The Married Man (Edmund White) starts off alright but it has a lot of HIV and AIDS and depression. It's also pretty heavy writing-style-wise.

Wilde & Co wrote Teleny but although it's pretty romantic, it's also really raunchy and it has a few nightmare fuel moments. Also the ending is sad. I like the comic better (Jon Macy), because it also cuts/downplays some of the more wtf moments.

My mother has a pretty decent-sized David Leavitt collection, but I've only read two of his books so-far: The Lost Language of Cranes and Family Dancing. Family Dancing isn't completely gay-themed (which adds more diversity tbh) but it's good, and I liked both books a lot.


----------



## Creepy Kecleon (Jan 19, 2011)

Hiikaru ♥;461709 said:
			
		

> "Starbucks Boy"



Definitely a jew


----------



## Lili (Jan 20, 2011)

_Interview With The Vampire_ has heavily implied homosexual romance, mostly between Lestat and Louis and Louis and Armand.  I LOVE it.


----------



## Dannichu (Jan 20, 2011)

Lesbian-themed books that're pretty good:

*Fingersmith*, *Tipping the Velvet*, *Affinity* and *The Night Watch* by Sarah Waters. Aside from being pretty much the definitve lesbian-novel-writer (certianly the one who brought lesbian books into the mainstrean), she went to my uni so I'm obliged to mention her (she also did a Q&A session there in my first year where I turned into a blushing, babbling _wreck_). They're all set in historical time periods, too (the first three are Victorian, The Night Watch set during WWII).

*Oranges are Not the Only Fruit* by Jeanette Winterson is probably the most famous lesbian-themed book. Not the happiest, but not soul-crushingly depressing, either.

Shamin Sarif's three novels, *The World Unseen*, *I Can't Think Straight* (both of which have been turned into (very good) films) and *Despite The Falling Snow* are all fantastic, with wonderful characters and really interesting settings (TWU in South Africa during apartheid, ICTS in Asian communities in modern London, and DTSTF in post-Stalin Moscow).

Val McDermid is a pretty famous crime writer (her Tony Hill books inspired the TV show Wire in the Blood), and her first series features a lesbian protagonist, Lindsay Gordon, who appears in *Union Jack* and any of McDermid's books with 'murder' in the title - *Booked for Murder*, *Common Murder*, *Report for Murder* and loads more I can't remember.

*Annie on my Mind* by Nancy Garden was the first lesbian-themed book aimed at young adults and was, naturally, banned for many years, but is still very sweet.

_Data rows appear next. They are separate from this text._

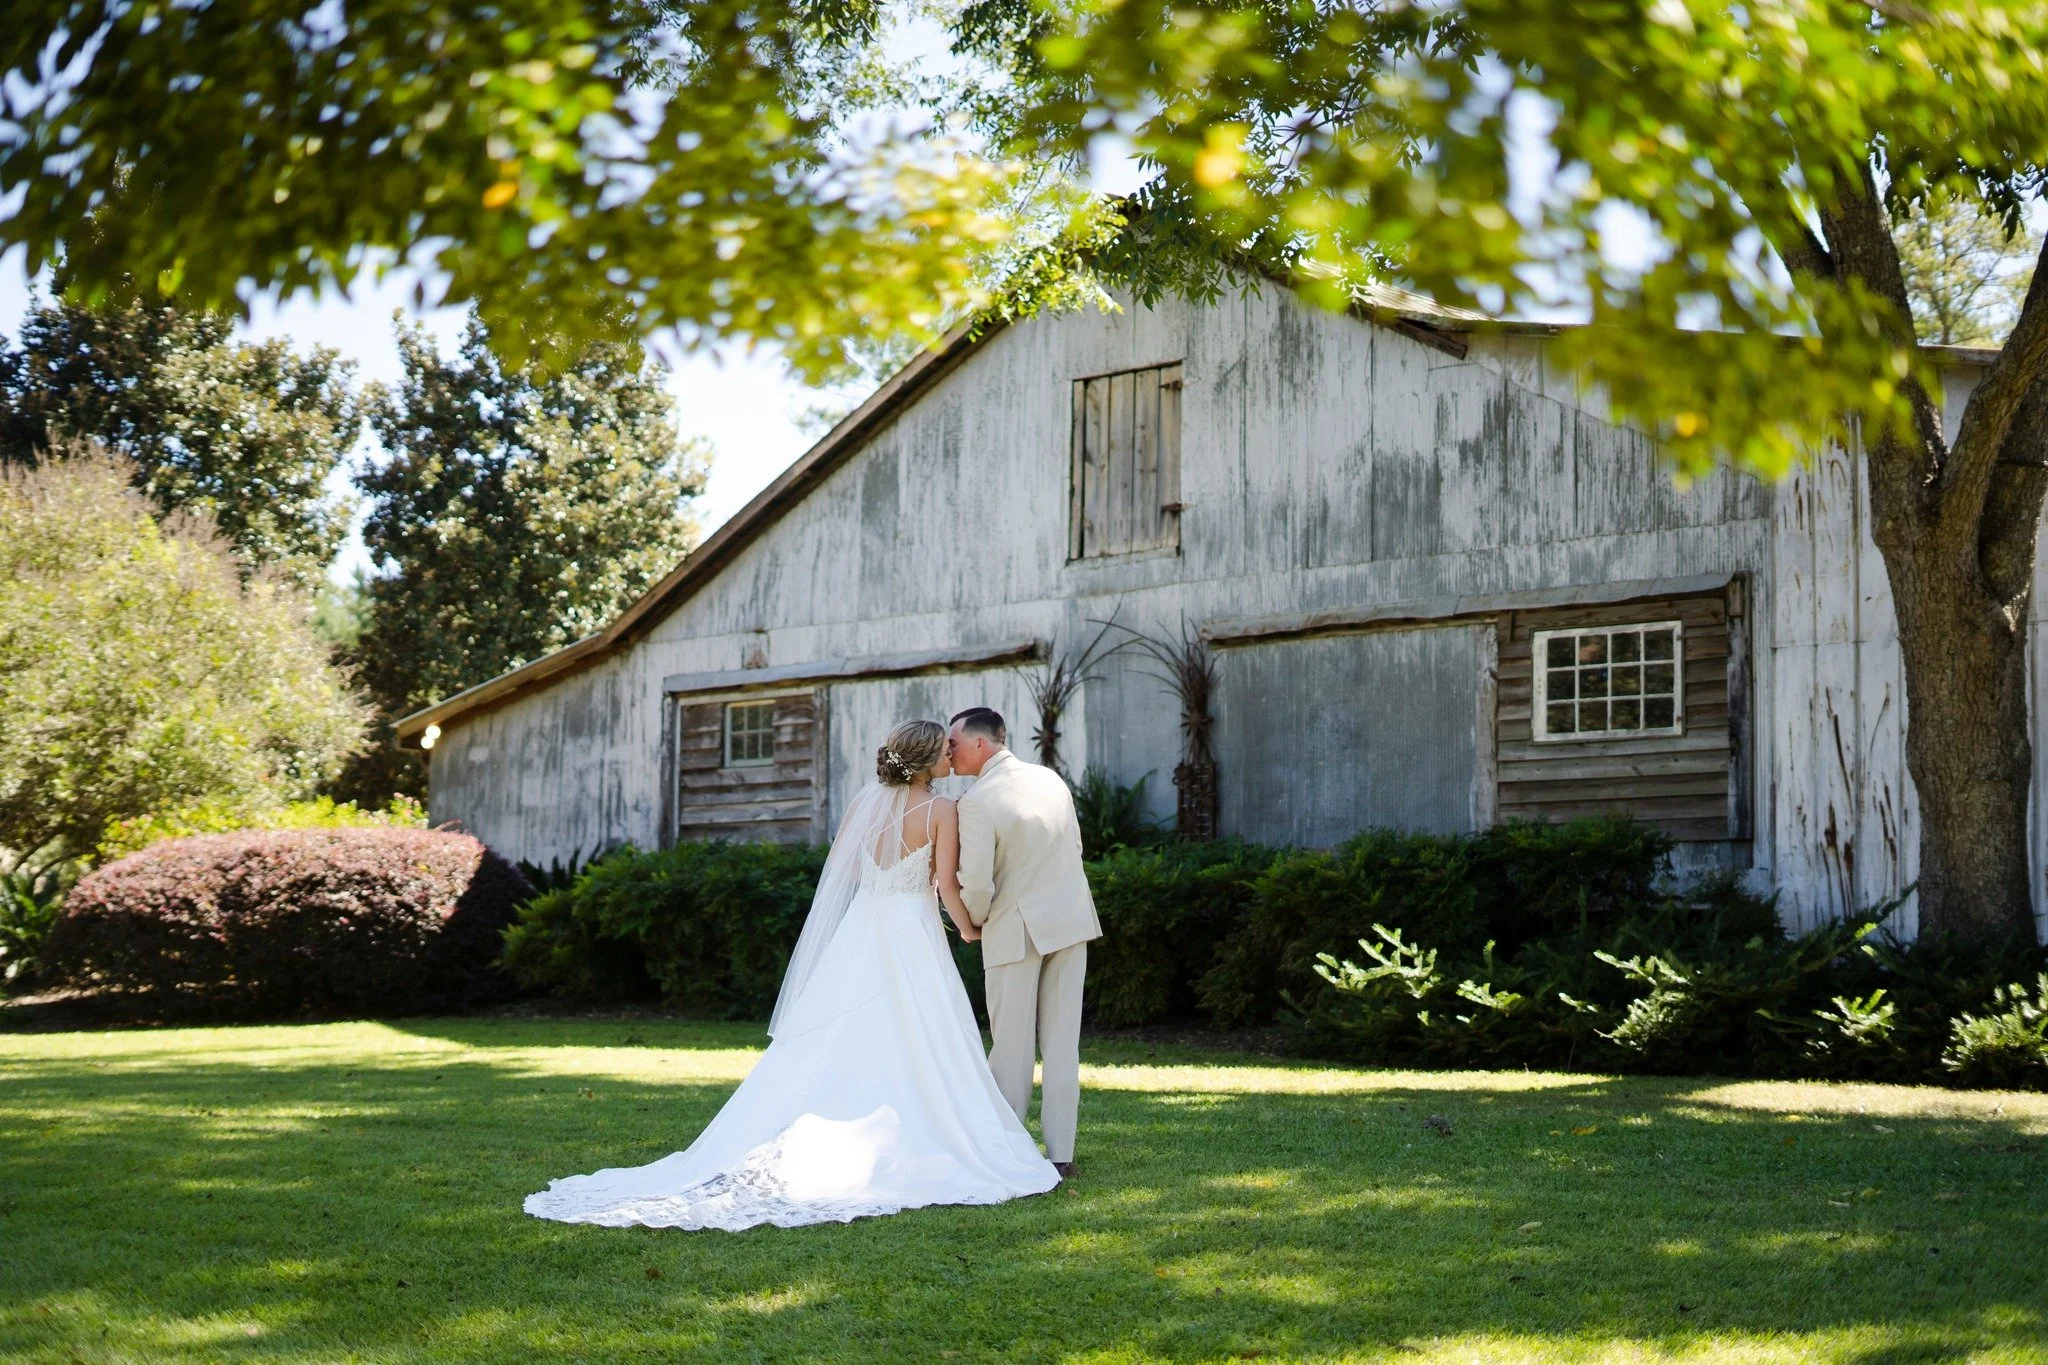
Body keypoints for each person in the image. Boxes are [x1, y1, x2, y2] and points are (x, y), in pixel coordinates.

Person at [524, 719, 1059, 1231]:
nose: (951, 753)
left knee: (843, 1028)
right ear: (925, 760)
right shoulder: (944, 808)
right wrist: (968, 930)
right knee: (919, 1029)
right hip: (910, 933)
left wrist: (884, 892)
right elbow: (944, 885)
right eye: (944, 748)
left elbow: (846, 873)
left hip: (862, 930)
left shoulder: (862, 808)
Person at [948, 706, 1101, 1178]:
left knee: (1011, 1047)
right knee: (1061, 1044)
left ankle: (1009, 1153)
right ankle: (1061, 1156)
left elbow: (975, 883)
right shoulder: (1051, 780)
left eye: (952, 743)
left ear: (980, 744)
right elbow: (1073, 848)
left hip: (1016, 929)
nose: (947, 752)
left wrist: (970, 925)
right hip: (1072, 922)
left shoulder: (976, 800)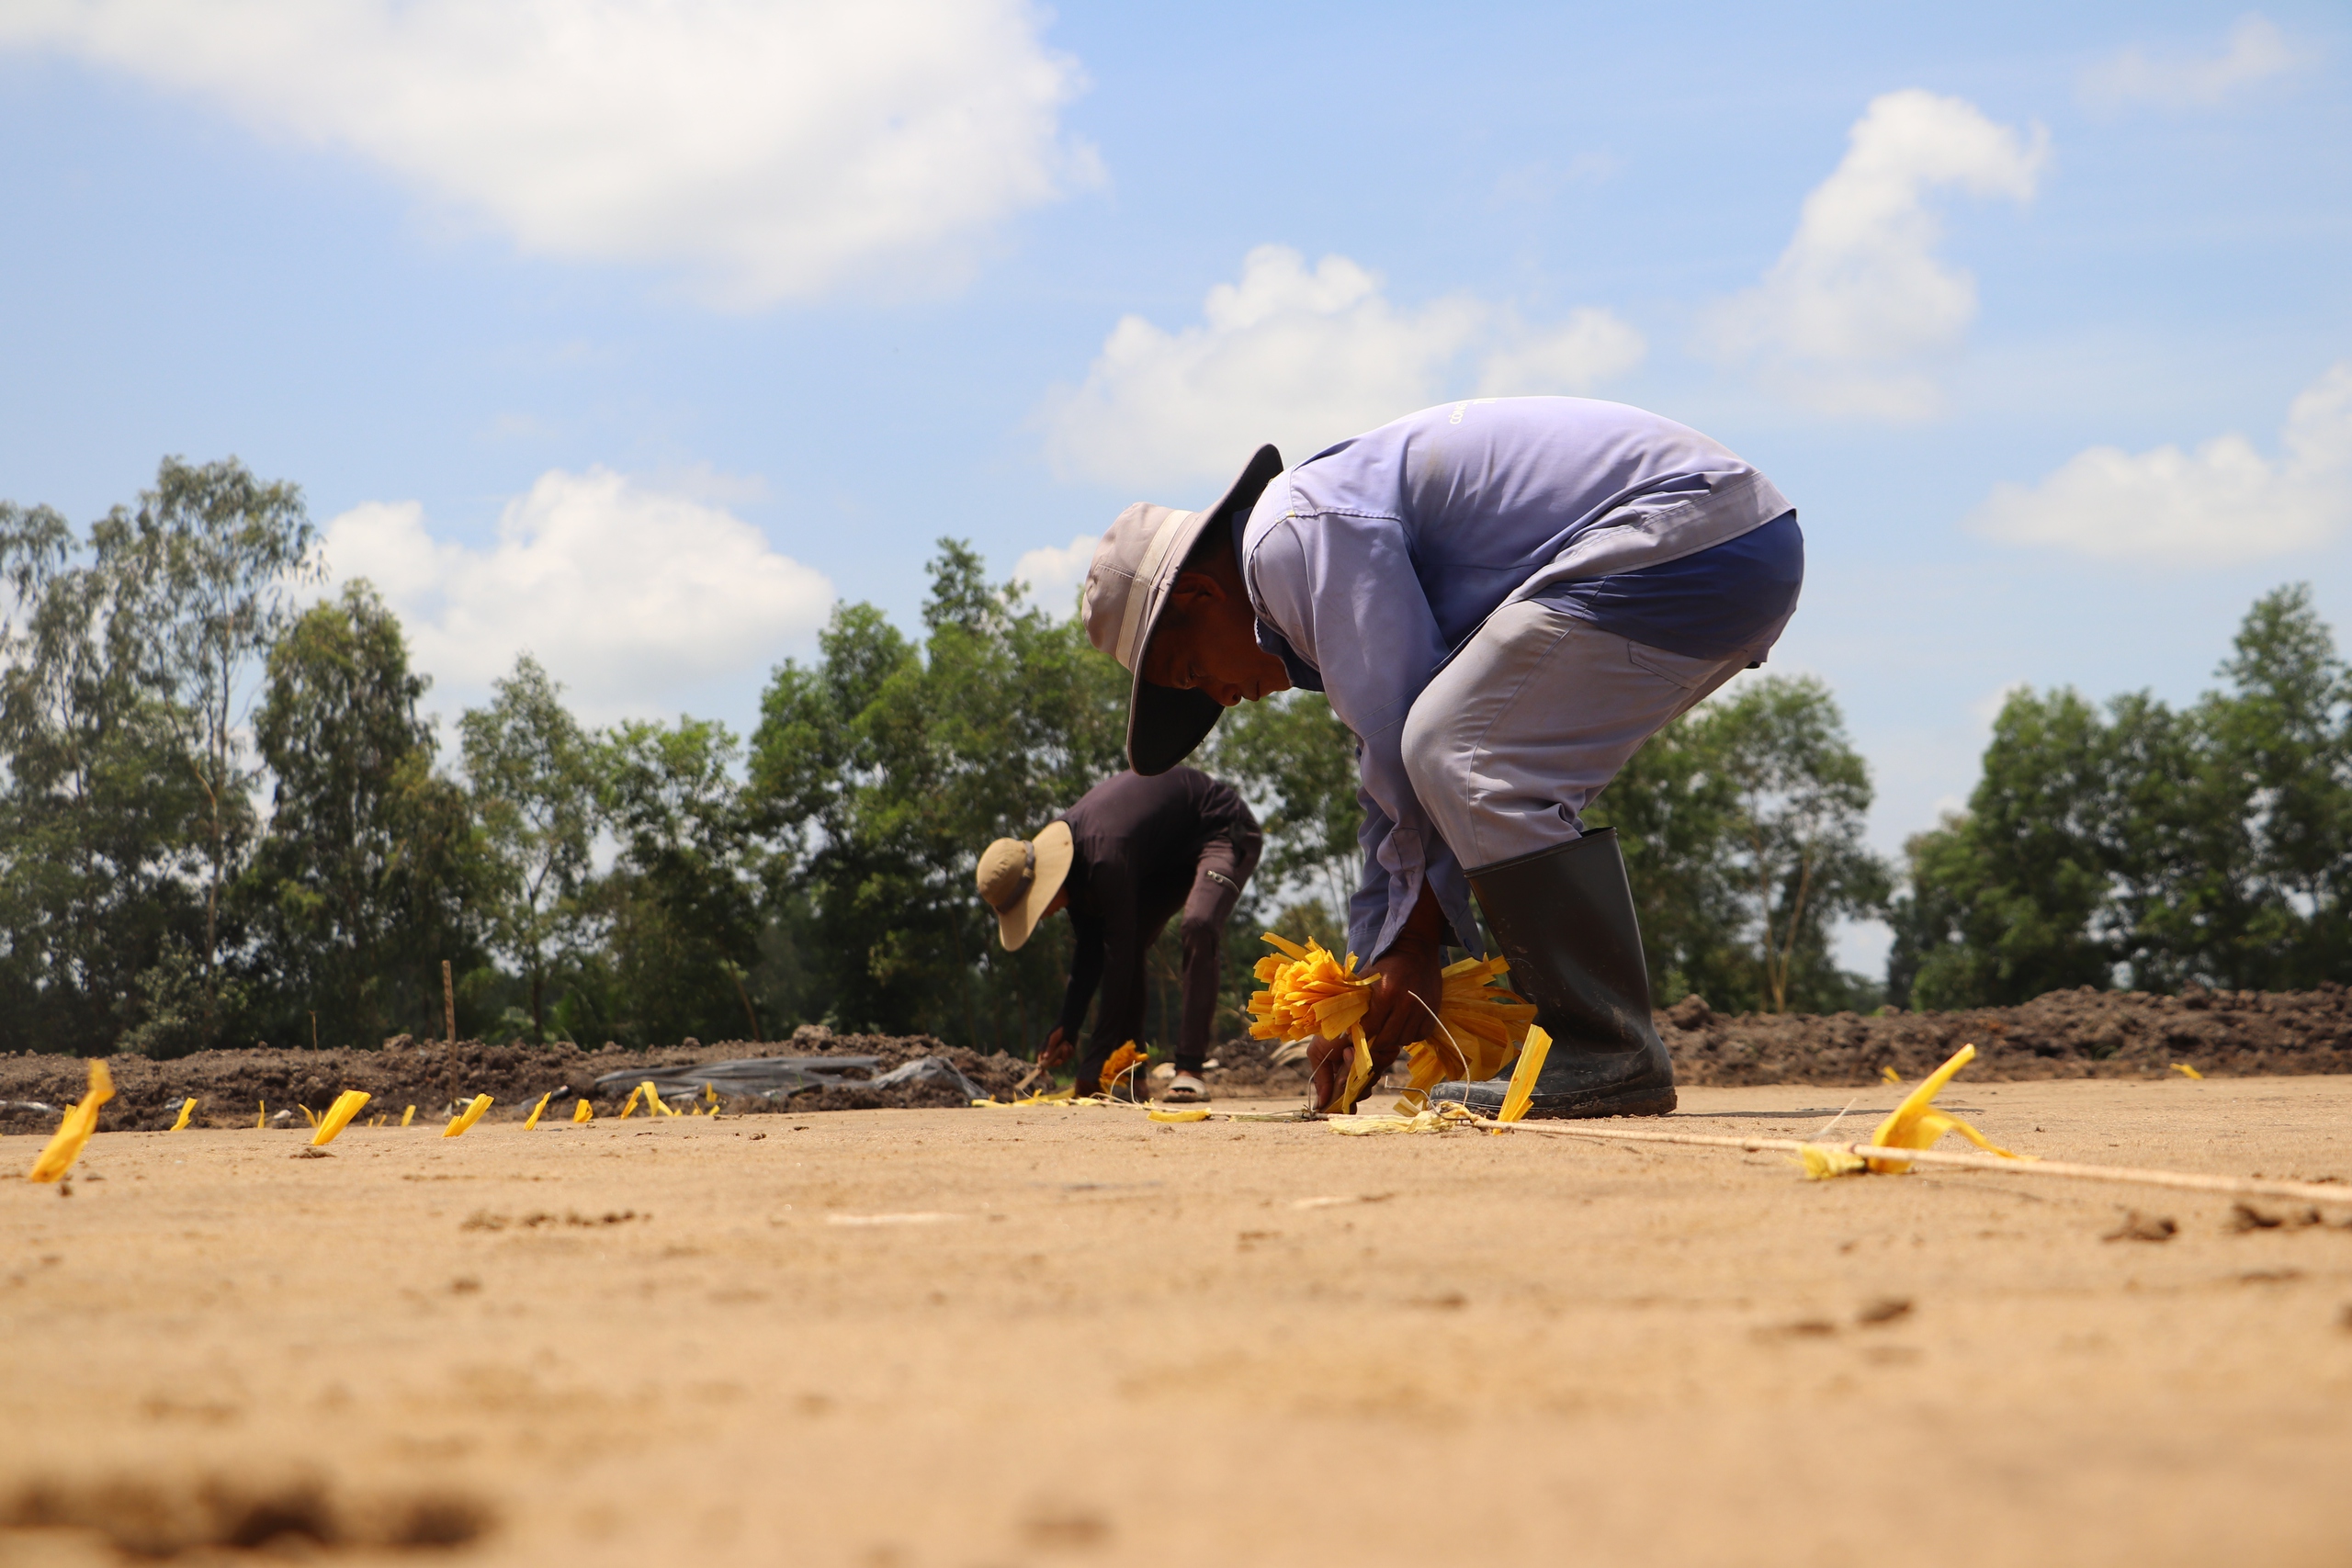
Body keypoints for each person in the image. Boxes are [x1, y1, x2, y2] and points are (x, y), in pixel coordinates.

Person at [1077, 396, 1802, 1118]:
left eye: (1190, 672)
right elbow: (1391, 789)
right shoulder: (1304, 554)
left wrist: (1415, 942)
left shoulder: (1286, 539)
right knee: (1461, 750)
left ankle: (1603, 1046)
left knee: (1460, 749)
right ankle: (1589, 1040)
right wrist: (1364, 989)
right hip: (1729, 546)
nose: (1222, 697)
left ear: (1202, 595)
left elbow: (1415, 747)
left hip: (1681, 535)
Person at [975, 765, 1261, 1103]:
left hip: (1222, 829)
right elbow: (1089, 954)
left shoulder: (1103, 857)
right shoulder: (1078, 871)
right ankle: (1132, 1074)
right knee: (1135, 938)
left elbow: (1117, 956)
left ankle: (1190, 1069)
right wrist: (1067, 1023)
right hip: (1167, 856)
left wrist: (1095, 1057)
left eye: (1035, 908)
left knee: (1197, 924)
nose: (1043, 915)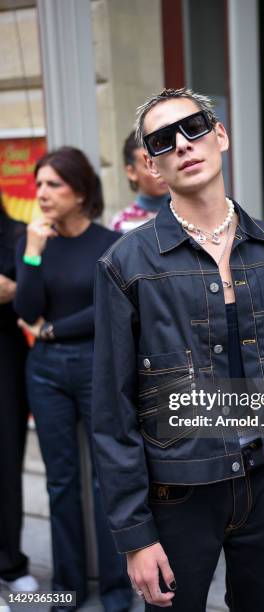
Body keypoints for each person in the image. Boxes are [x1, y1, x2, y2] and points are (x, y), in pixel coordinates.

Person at [92, 88, 264, 612]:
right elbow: (112, 415)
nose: (183, 145)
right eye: (163, 140)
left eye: (193, 128)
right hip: (179, 494)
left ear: (221, 135)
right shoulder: (127, 264)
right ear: (151, 164)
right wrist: (137, 536)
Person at [14, 147, 133, 612]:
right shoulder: (38, 241)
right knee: (60, 483)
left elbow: (107, 308)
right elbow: (25, 308)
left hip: (94, 366)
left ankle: (119, 590)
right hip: (45, 373)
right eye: (39, 184)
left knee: (109, 480)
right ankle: (68, 588)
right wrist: (32, 252)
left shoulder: (110, 242)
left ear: (80, 192)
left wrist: (54, 329)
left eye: (53, 185)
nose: (41, 193)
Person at [0, 196, 38, 605]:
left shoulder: (16, 233)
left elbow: (23, 293)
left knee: (7, 464)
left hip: (6, 359)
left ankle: (11, 563)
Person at [110, 132, 168, 233]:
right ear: (131, 172)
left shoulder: (189, 213)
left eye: (163, 162)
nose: (160, 171)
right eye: (149, 165)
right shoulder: (121, 224)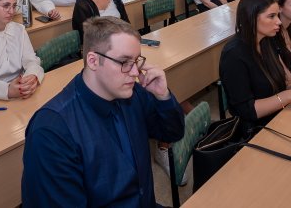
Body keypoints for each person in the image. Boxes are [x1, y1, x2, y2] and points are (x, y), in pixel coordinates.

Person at [22, 16, 184, 207]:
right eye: (124, 62)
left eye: (136, 61)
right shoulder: (51, 132)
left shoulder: (132, 93)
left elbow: (172, 133)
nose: (135, 72)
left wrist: (163, 97)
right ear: (93, 61)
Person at [219, 0, 291, 133]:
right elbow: (246, 111)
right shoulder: (233, 55)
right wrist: (289, 96)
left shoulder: (267, 41)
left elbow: (281, 83)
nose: (279, 21)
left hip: (280, 114)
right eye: (271, 16)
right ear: (251, 18)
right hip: (256, 129)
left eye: (277, 15)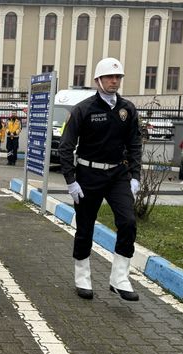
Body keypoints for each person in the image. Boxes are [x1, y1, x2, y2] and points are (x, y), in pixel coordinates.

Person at [59, 57, 142, 302]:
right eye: (109, 77)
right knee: (85, 228)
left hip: (118, 175)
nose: (114, 81)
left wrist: (135, 176)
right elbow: (66, 146)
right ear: (98, 80)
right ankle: (82, 277)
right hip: (88, 175)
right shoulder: (83, 109)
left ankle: (119, 278)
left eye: (117, 77)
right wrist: (71, 180)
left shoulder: (127, 109)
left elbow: (135, 143)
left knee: (127, 223)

More young adult lesbian-themed novels include (these are recommended by Amazon; I've not read them):

Dare Truth or Promise by Paula Brook
Pages for You by Sylvia Brownrigg
Empress of the World by Sara Ryan
Kissing Kate by Lauren Myracle
Keeping You a Secret by Julie Peters


----------



## surskitty (Jan 20, 2011)

This is sort of off topic, but I think this link might be relevant for any of you considering seeing if you can get money for erotica.

I don't read romance novels :< Fandom supplies most of my entertainment in that area and most people are good about labelling anything squicky.


----------